You know, I have read books of rich calibre, of classical structure, of blunt prose, of metaphoric complexity, of mindless intellect. Yet, I don't feel I'm any closer to the world then I was before. Maybe I understand things more, maybe. But I don't feel any closer to humanity, itself. I think it was the same for Gabriel. He never was an ordinary boy. Even when I met him in second grade. Always off on his own with a pen and his dull green journal. I was much the same with my worn Lewis Carroll books. I guess we sort of bonded in our fondness for literature. He told me about his stories and I told him about mine. What I learnt from each book, I described with as much detail as I could muster and through that, he seemed to nod in understanding. In a sense using what I told him to build on his fictitious worlds.

He was a genius with a pen. Once he started, he couldn't be disturbed. Like when I used to visit him in his dark hollow of a room, if he was writing in that nook between the minimalist walls and his unmade bed, he wouldn't acknowledge my existence.

He was racing time, stalling the inevitability of responsibility. His mother wasn't impressed. His grades were below average and tittering on failure. Mary always asked me to talk some sense into him, to make him comprehend what he was doing to his future. I told her I would.

I didn't.

I knew what he wanted to do. He wanted to live his life before it got pulled out from under him. He wanted to write. It was a craving that never ended. An addiction so skewered into his genetic make-up that searching for any hobby to eclipse it would have been a fruitless use of energy.

I didn't question his moods.

When an ending or a plot twist he'd concocted didn't turn out the way he'd envisioned it to, he got mad. He got impossible to be around. Every swirl of emotion was a passionate, all-consuming one.
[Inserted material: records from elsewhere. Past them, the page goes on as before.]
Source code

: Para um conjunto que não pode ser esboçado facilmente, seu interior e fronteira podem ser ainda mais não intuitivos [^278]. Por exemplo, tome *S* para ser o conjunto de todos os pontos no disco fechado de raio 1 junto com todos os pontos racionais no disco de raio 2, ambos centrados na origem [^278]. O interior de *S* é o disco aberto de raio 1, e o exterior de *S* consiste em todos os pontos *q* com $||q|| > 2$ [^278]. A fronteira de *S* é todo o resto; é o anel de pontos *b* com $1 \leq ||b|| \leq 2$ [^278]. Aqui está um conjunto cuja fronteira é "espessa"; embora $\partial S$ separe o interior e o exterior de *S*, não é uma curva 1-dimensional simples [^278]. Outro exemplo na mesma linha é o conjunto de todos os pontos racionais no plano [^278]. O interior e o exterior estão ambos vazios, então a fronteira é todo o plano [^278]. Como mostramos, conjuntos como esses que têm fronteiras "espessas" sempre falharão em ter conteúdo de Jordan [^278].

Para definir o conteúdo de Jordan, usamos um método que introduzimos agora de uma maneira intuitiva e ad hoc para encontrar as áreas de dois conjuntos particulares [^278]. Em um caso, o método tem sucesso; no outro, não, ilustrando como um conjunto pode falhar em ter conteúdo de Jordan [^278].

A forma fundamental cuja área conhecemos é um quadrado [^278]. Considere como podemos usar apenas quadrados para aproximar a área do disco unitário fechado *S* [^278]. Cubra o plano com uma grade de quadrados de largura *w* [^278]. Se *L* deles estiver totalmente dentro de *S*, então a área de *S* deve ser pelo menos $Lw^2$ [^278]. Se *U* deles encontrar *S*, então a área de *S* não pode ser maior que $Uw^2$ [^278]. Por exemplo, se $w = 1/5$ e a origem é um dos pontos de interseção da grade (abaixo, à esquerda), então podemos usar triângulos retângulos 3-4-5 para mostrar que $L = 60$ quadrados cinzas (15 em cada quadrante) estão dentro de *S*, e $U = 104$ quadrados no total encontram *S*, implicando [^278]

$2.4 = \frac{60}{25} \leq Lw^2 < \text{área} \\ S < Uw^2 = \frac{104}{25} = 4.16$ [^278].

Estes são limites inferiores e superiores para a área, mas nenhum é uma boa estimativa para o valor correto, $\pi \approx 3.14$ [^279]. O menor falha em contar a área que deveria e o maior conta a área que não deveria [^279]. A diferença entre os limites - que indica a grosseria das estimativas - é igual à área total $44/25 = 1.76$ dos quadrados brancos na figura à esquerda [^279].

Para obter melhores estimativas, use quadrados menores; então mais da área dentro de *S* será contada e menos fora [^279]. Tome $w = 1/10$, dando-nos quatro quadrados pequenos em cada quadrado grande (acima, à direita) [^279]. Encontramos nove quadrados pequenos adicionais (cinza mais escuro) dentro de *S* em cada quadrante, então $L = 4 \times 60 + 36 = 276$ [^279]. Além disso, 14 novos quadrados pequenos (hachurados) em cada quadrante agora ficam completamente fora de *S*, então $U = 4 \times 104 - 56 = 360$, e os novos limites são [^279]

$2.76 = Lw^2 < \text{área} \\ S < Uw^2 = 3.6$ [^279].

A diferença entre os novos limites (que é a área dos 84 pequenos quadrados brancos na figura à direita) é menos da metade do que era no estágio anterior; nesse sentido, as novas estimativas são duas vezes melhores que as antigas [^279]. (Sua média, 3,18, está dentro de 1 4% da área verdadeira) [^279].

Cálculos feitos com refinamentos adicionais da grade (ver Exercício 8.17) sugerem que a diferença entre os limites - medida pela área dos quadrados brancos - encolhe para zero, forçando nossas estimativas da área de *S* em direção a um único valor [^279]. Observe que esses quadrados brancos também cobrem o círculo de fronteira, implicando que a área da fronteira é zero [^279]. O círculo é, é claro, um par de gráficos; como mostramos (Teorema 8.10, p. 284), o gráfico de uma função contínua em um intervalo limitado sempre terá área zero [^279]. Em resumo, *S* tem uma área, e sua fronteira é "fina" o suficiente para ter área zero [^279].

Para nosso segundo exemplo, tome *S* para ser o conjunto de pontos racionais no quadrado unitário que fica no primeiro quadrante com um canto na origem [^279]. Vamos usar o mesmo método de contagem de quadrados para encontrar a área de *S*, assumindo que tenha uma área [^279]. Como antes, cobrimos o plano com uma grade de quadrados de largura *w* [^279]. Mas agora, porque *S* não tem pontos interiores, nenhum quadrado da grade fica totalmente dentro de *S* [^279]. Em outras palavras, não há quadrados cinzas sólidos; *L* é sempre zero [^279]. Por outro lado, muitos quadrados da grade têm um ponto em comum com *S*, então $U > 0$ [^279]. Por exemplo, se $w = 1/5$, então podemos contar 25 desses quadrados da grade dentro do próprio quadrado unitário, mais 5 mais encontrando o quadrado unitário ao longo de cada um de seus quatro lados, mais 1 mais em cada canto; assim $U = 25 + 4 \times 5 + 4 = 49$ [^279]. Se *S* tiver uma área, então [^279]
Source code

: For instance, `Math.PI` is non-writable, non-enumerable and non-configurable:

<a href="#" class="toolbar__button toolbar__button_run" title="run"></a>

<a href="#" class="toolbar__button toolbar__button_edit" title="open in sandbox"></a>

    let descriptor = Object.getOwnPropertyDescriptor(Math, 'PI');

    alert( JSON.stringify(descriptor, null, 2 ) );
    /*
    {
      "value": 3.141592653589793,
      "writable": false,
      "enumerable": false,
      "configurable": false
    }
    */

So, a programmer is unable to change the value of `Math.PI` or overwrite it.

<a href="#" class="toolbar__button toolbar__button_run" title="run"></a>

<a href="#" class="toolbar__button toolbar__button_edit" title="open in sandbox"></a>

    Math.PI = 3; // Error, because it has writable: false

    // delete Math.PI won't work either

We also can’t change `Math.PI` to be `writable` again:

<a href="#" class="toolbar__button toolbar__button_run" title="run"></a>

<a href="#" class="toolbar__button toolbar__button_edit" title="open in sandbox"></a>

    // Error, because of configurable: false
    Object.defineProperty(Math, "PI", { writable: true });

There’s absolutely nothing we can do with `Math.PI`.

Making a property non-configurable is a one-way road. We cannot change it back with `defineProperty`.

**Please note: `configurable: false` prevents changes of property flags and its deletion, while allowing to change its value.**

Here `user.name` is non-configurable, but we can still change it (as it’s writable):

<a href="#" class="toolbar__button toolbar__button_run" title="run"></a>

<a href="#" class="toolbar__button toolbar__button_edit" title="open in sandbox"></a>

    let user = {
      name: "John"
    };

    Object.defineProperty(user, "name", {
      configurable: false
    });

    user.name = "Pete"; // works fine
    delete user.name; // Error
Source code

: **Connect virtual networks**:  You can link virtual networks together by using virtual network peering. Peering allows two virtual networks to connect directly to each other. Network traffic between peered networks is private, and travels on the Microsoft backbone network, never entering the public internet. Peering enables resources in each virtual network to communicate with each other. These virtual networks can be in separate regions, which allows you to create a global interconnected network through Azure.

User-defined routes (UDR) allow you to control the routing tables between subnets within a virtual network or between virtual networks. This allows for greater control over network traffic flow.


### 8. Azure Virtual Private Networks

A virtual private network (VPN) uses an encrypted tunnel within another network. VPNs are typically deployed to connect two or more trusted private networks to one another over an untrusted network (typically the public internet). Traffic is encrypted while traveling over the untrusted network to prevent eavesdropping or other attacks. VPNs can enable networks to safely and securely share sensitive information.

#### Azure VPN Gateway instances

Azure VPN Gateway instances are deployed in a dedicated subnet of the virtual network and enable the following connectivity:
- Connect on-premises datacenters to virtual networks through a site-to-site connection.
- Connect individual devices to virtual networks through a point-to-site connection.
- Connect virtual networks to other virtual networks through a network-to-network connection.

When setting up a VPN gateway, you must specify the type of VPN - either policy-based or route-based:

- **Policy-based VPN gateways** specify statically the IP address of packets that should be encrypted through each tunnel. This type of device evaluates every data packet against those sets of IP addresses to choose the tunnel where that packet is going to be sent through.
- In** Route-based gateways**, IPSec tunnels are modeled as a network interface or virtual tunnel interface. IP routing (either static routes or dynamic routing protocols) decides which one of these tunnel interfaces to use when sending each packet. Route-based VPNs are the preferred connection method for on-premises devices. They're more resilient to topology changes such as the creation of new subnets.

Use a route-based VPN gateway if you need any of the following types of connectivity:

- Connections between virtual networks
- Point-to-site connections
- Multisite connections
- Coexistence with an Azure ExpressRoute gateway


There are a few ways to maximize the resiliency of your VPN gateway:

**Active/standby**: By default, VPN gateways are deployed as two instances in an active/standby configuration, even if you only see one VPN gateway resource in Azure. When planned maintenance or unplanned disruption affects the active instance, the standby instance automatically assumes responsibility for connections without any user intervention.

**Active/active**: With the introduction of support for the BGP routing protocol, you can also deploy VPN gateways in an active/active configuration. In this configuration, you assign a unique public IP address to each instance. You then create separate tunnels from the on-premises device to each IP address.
Fairies only have room for one emotion at a time.

Now, as I sit on my snow-sleeked steps, I watch the flakes fall onto sidewalks with runaway shoppers clad in their designer coats with phones in their ears, living in virtual reality. A taxi blows its horn as a crammed SUV blocks its way as it's reversing. I convulse in the cold and wrap my scarf tightly about my neck. I can feel the rigorous pumping of hot blood to my veins to constitute for the mind's foolish will for arctic enclosure. I can see a hardcover book in a window from across the street in the old bookstore I love. It's nothing eye-catching, nothing interesting to tell of what it is incasing but I stare at it as if it were. Because it is.

I read the inscription this morning.

To Lewis Carroll, without whose wit and charm, I never would have met the person who inspired this and transposed imaginings into fruition.

His sole book was for me. This was the only one, out of hundreds of others, that he ever put to publish before his inevitable death from a long drawn out disease.

He never told me about it, I guess he never wanted me to know.

I feel my chapped lips forming a sort of lopsided smile at the rectangular object in the window as an overwhelming sadness catches my lungs unprepared and I head back into the apartment behind me.

The story was a masterpiece, critically acclaimed and everything. Beauty simply oozed from its pages, but I wouldn't read it. Of all the books I have stored in my mind in the past, this one... This one will remain a mystery.

What happens when you have discovered the secrets of the universe, only to find you're too late to save it?

You no longer find the lure in knowledge. You put away your chemicals and your apparatus toys. Then, well. Then you write a book.